On February 22, 2016, a three-judge panel of the U.S. Court of Appeals for the Sixth Circuit ruled (2-1) that the Sixth Circuit, not the District Court below, was the appropriate venue for consideration of challenges, by both state and private-sector petitioners, to the “Waters of the United States” (WOTUS) final rule (aka “Clean Water Rule”) published by EPA and the U.S. Army Corps of Engineers in June 2015 (80 Fed. Reg. 37,054) (effective August 28, 2015). The WOTUS rule represents the agencies’ most recent effort at defining, by regulation, those waters and wetlands that fall within the reach of many essential Clean Water Act provisions (e.g., provisions relating to permitting and state water quality certification), and those that do not. This decision concerning venue ends a four-month period during which the final rule has been stayed, but its merits have not been considered.

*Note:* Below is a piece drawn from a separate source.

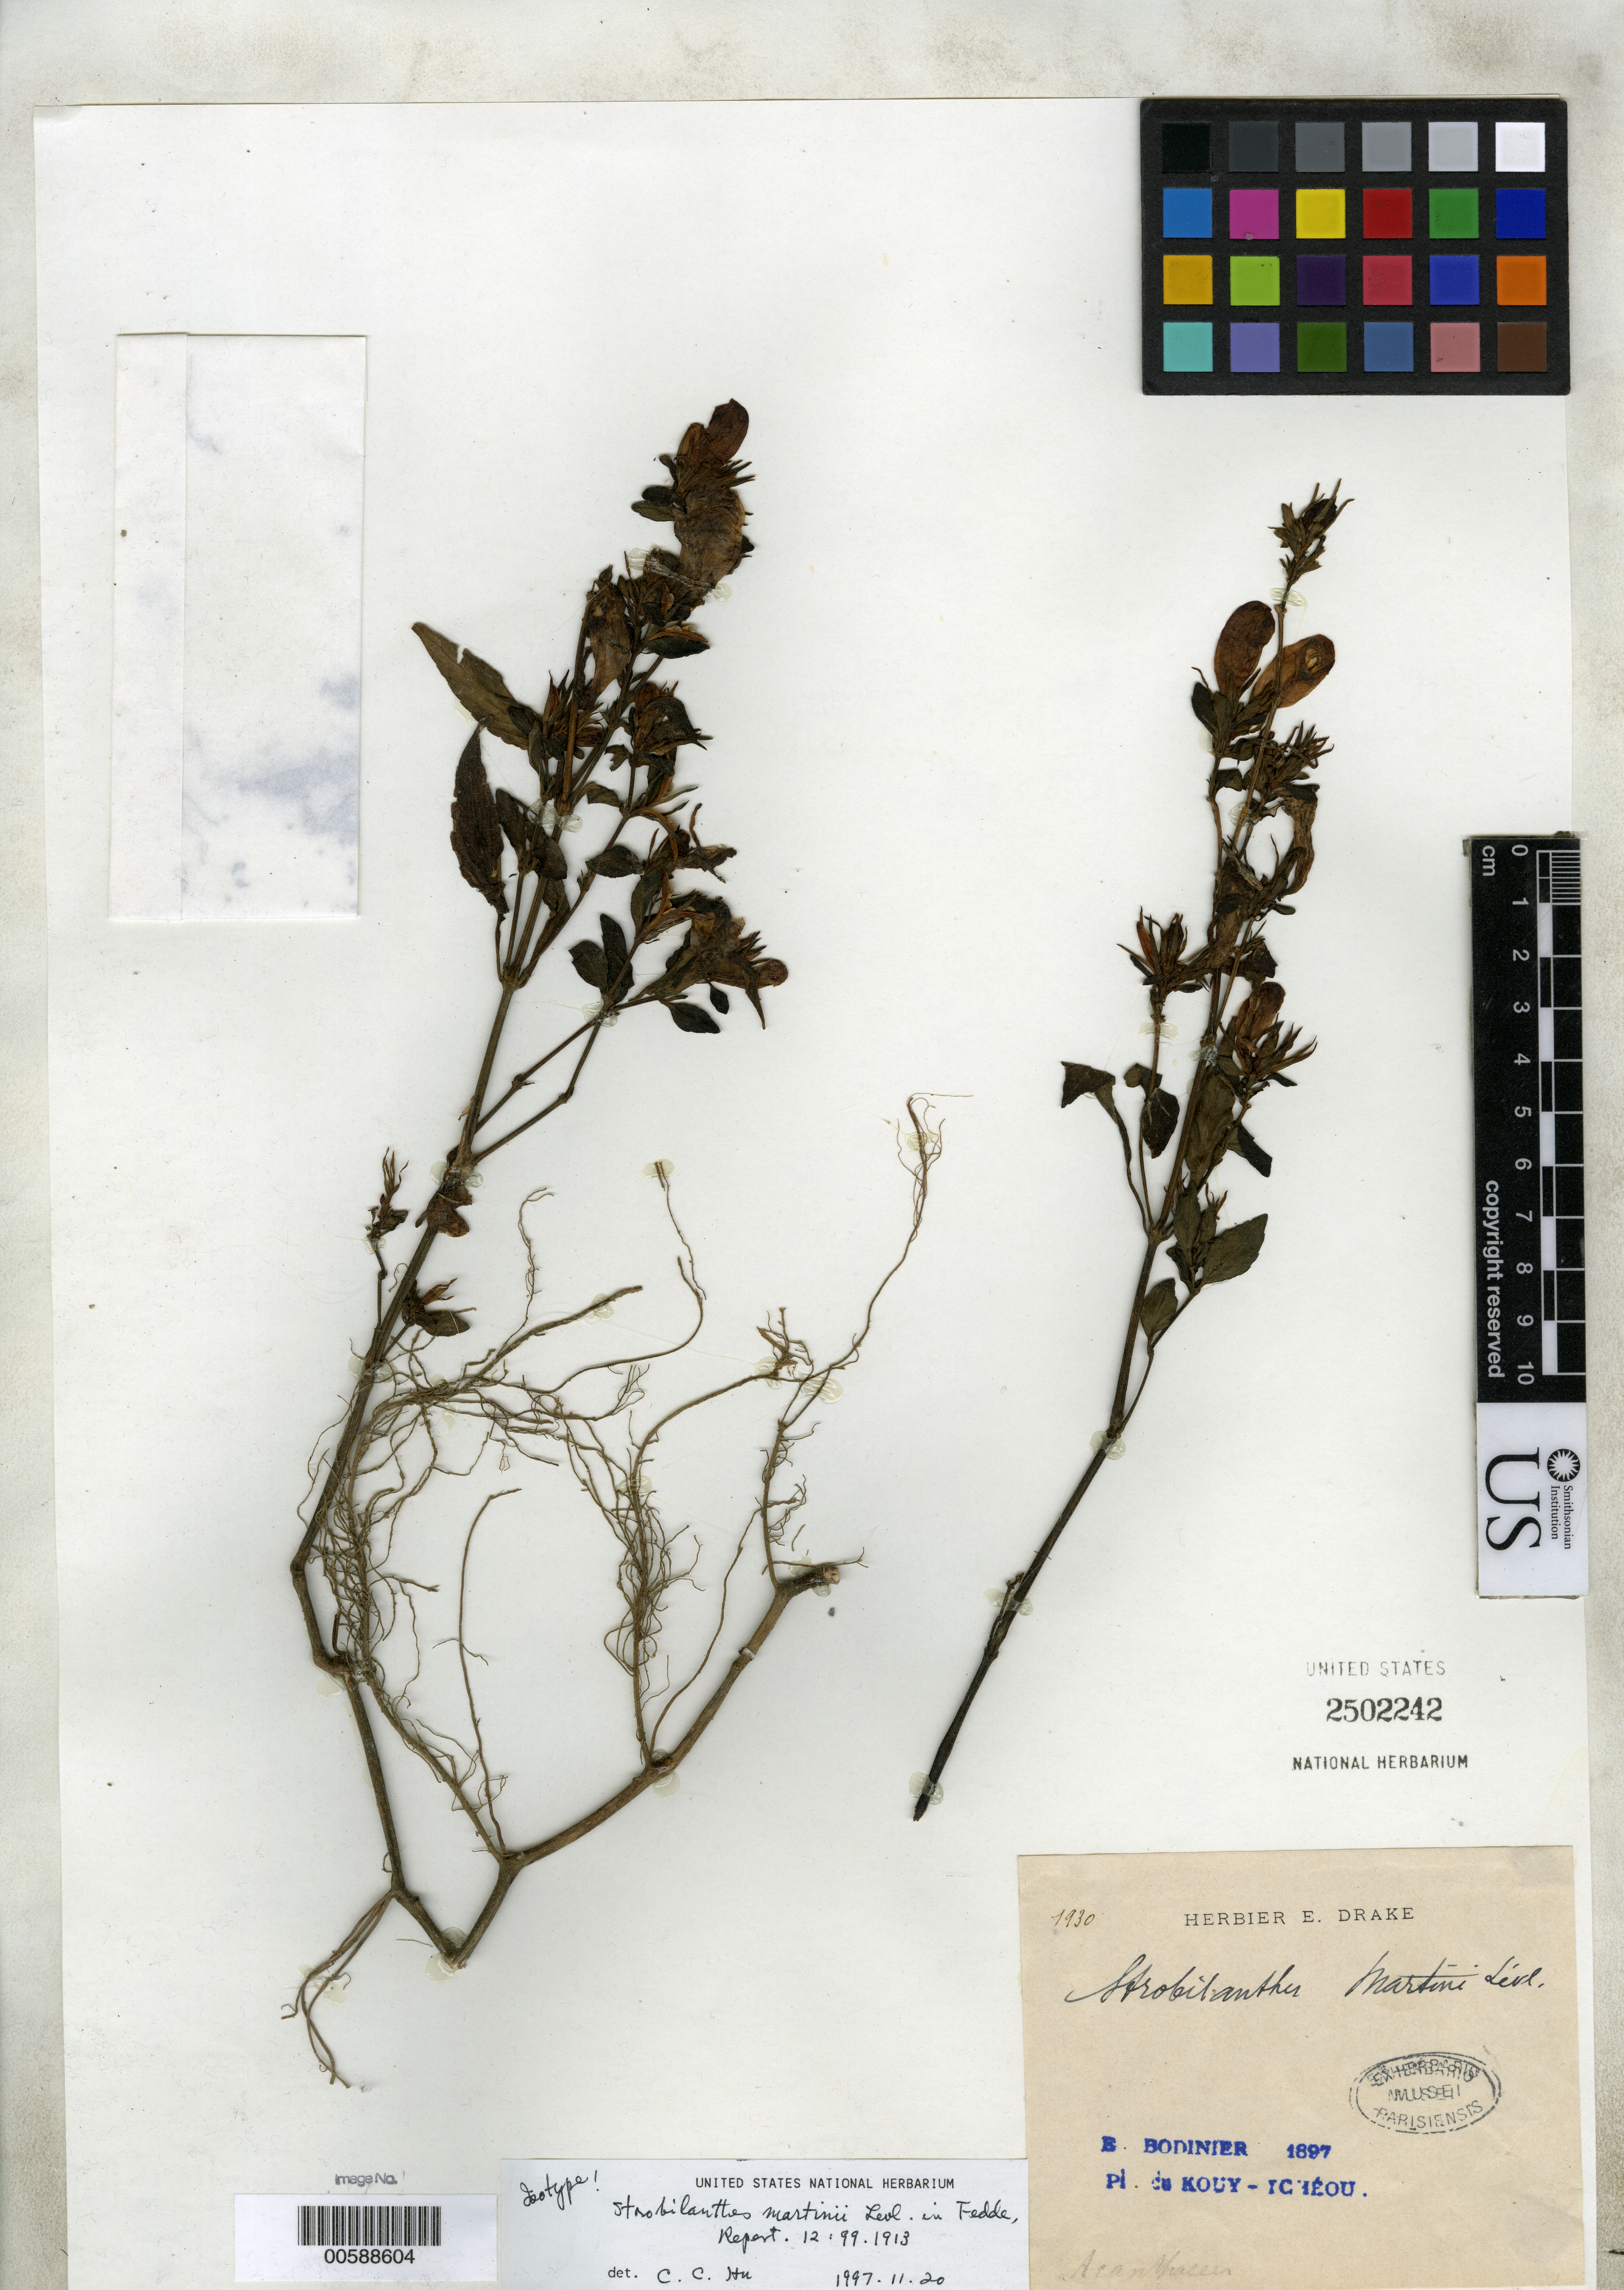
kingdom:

The two judges who ruled in favor of the case proceeding in their court are the same ones who had ruled in favor of imposing the stay. Their decision to order a stay reflects their conclusion that the challengers had demonstrated a likelihood of success on the merits. The merits will now be heard by the same three-judge panel (absent rehearing, en banc, of the panel’s decision on venue). If, as some speculate to be likely, the substance of the WOTUS rule is invalidated by the panel, there is the possibility—arguably, given the stakes, the probability—of rehearing en banc before the entire Sixth Circuit. Once finally decided by the Sixth Circuit, the case is likely to make its way to the U.S. Supreme Court, the composition of which, at this time, is its own question. It would be reasonable to speculate that the final word of the Sixth Circuit will arrive prior to the confirmation of a new justice of the U.S. Supreme Court, but equally reasonable to guess that the Sixth Circuit might need more time, or just take its time, in reaching an ultimate conclusion.